* _SELECTED EXCERPT_:
Eventually all species except one will drift to extinction. In a large community, this process takes a very long time.

17

How robust is neutral theory?

Only works if species are truly identical. Not robust to the inclusion of fitness differences, no matter how small.

No fitness differences and no stabilising mechanisms

18

Equalising mechanism?

Reduces fitness differences between species

19

Stabilising mechanisms?

Introduces density dependence in niches. Makes the birth/death rate of each species dependent on the density of conspecific individuals.

To modify the birth rate, can make the fecundity of each species density dependent. As N goes up, F goes down. The fecundity of the species is only affected by number of conspecific individuals. Means that fecundity increases very steeply as the species becomes rare, greatly increasing its chance of winning a site. Dynamical effect of niches.

20

Conspecific?

Belonging to the same species

21

How does density dependent regulation help prevent extinction?

If one species has higher fitness, it experiences density dependent regulation. Will help prevent the extinction of other species.

* _TASK DETAILS_:
In the neutral theory notes, edit the part from "Conspecific?" to "of other species." so that "self-regulation" takes the place of "density dependent regulation". The data has nothing to do with this exercise.

* _PROVIDED RECORDS_:
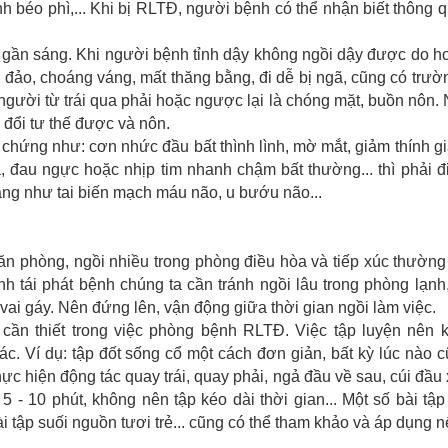
béo phì,... Khi bị RLTĐ, người bệnh có thể nhận biết thông 
gần sáng. Khi người bệnh tỉnh dậy không ngồi dậy được do ho
 đảo, choáng váng, mất thăng bằng, đi dễ bị ngã, cũng có trư
người từ trái qua phải hoặc ngược lại là chóng mặt, buồn nôn. 
 đổi tư thế được và nôn.
chứng như: cơn nhức đầu bất thình lình, mờ mắt, giảm thính gi
, đau ngực hoặc nhịp tim nhanh chậm bất thường... thì phải 
nặng như tai biến mạch máu não, u bướu não...
ăn phòng, ngồi nhiều trong phòng điều hòa và tiếp xúc thườn
h tái phát bệnh chúng ta cần tránh ngồi lâu trong phòng lạnh
vai gáy. Nên đứng lên, vận động giữa thời gian ngồi làm việc.
cần thiết trong việc phòng bệnh RLTĐ. Việc tập luyện nên ki
. Ví dụ: tập đốt sống cổ một cách đơn giản, bất kỳ lúc nào 
ực hiện động tác quay trái, quay phải, ngả đầu về sau, cúi đầu
5 - 10 phút, không nên tập kéo dài thời gian... Một số bài tập
 tập suối nguồn tươi trẻ... cũng có thể tham khảo và áp dụng 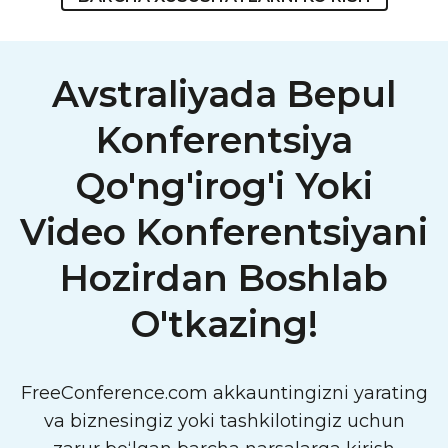
Avstraliyada Bepul
Konferentsiya
Qo'ng'irog'i Yoki
Video Konferentsiyani
Hozirdan Boshlab
O'tkazing!
FreeConference.com akkauntingizni yarating
va biznesingiz yoki tashkilotingiz uchun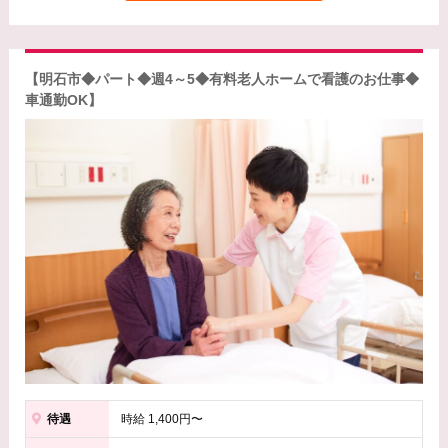
【明石市◆パート◆週4～5◆有料老人ホームで看護のお仕事◆
車通勤OK】
待遇
時給 1,400円〜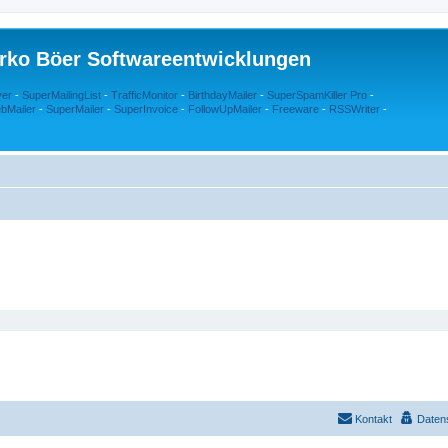
rko Böer Softwareentwicklungen
ver
-
SuperMailingList
-
TrafficMonitor
-
BirthdayMailer
-
SuperSpamKiller Pro
-
bMailer
-
SuperMailer
-
SuperInvoice
-
FollowUpMailer
-
Freeware
-
RSSWriter
-
Kontakt
Daten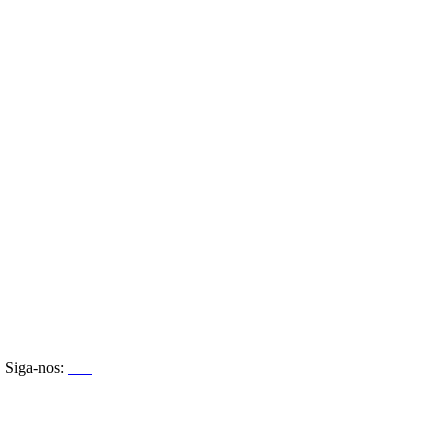
Siga-nos: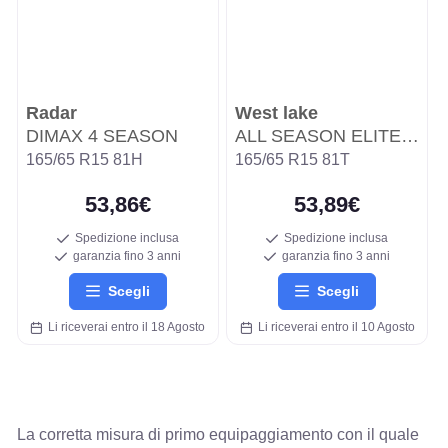
Radar
West lake
DIMAX 4 SEASON
ALL SEASON ELITE Z-401
165/65 R15 81H
165/65 R15 81T
53,86€
53,89€
Spedizione inclusa
Spedizione inclusa
garanzia fino 3 anni
garanzia fino 3 anni
Scegli
Scegli
Li riceverai entro il 18 Agosto
Li riceverai entro il 10 Agosto
La corretta misura di primo equipaggiamento con il quale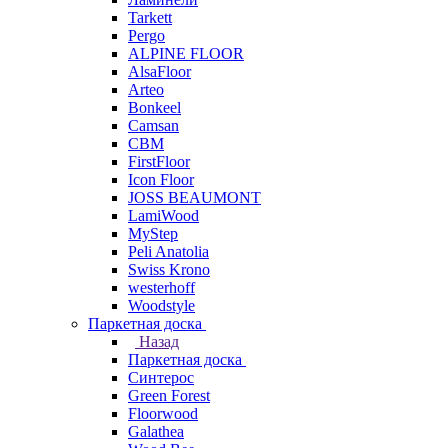
Tarkett
Pergo
ALPINE FLOOR
AlsaFloor
Arteo
Bonkeel
Camsan
CBM
FirstFloor
Icon Floor
JOSS BEAUMONT
LamiWood
MyStep
Peli Anatolia
Swiss Krono
westerhoff
Woodstyle
Паркетная доска
Назад
Паркетная доска
Синтерос
Green Forest
Floorwood
Galathea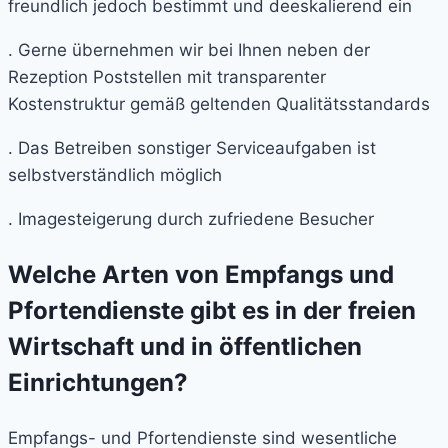
freundlich jedoch bestimmt und deeskalierend ein
. Gerne übernehmen wir bei Ihnen neben der
Rezeption Poststellen mit transparenter
Kostenstruktur gemäß geltenden Qualitätsstandards
. Das Betreiben sonstiger Serviceaufgaben ist
selbstverständlich möglich
. Imagesteigerung durch zufriedene Besucher
Welche Arten von Empfangs und
Pfortendienste gibt es in der freien
Wirtschaft und in öffentlichen
Einrichtungen?
Empfangs- und Pfortendienste sind wesentliche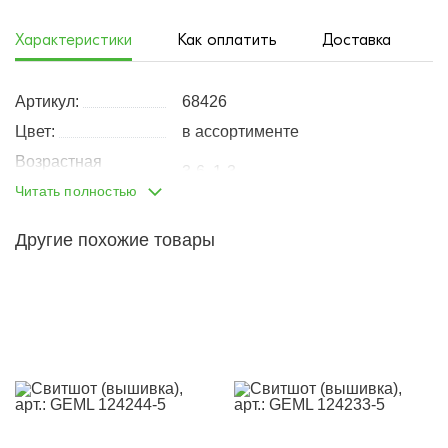
Характеристики
Как оплатить
Доставка
Артикул:
68426
Цвет:
в ассортименте
Возрастная
3-6, 1-3
группа:
Читать полностью
Пол:
девочка
Другие похожие товары
Тип одежды:
толстовка
Возраст от:
1
Возраст до:
4
Производство:
Турция
Состав:
95% хлопок, 5% эластан
Размеры:
86
92
98
104
Материал:
кулирка с эластаном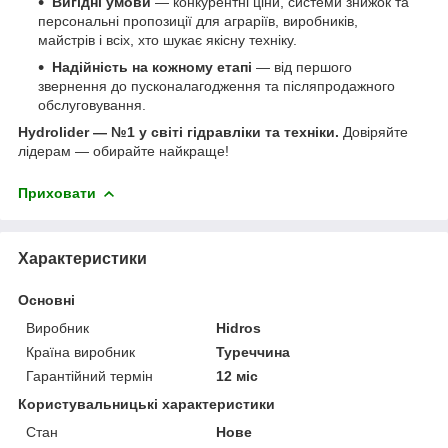
Вигідні умови
— конкурентні ціни, системи знижок та
персональні пропозиції для аграріїв, виробників,
майстрів і всіх, хто шукає якісну техніку.
Надійність на кожному етапі
— від першого
звернення до пусконалагодження та післяпродажного
обслуговування.
Hydrolider — №1 у світі гідравліки та техніки.
Довіряйте
лідерам — обирайте найкраще!
Приховати
Характеристики
Основні
Виробник
Hidros
Країна виробник
Туреччина
Гарантійний термін
12 міс
Користувальницькі характеристики
Стан
Нове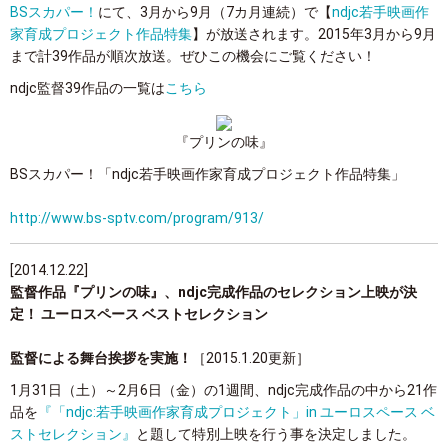
BSスカパー！
にて、3月から9月（7カ月連続）で【
ndjc若手映画作
家育成プロジェクト作品特集
】が放送されます。2015年3月から9月
まで計39作品が順次放送。ぜひこの機会にご覧ください！
ndjc監督39作品の一覧は
こちら
『プリンの味』
BSスカパー！「ndjc若手映画作家育成プロジェクト作品特集」
http://www.bs-sptv.com/program/913/
[2014.12.22]
監督作品『プリンの味』、ndjc完成作品のセレクション上映が決
定！ ユーロスペース ベストセレクション
監督による舞台挨拶を実施！
［2015.1.20更新］
1月31日（土）～2月6日（金）の1週間、ndjc完成作品の中から21作
品を
『「ndjc:若手映画作家育成プロジェクト」in ユーロスペース ベ
ストセレクション』
と題して特別上映を行う事を決定しました。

* _OUTPUT FOR THIS TASK_:
Conspecific?

Belonging to the same species

21

How does self-regulation help prevent extinction?

If one species has higher fitness, it experiences self-regulation. Will help prevent the extinction of other species.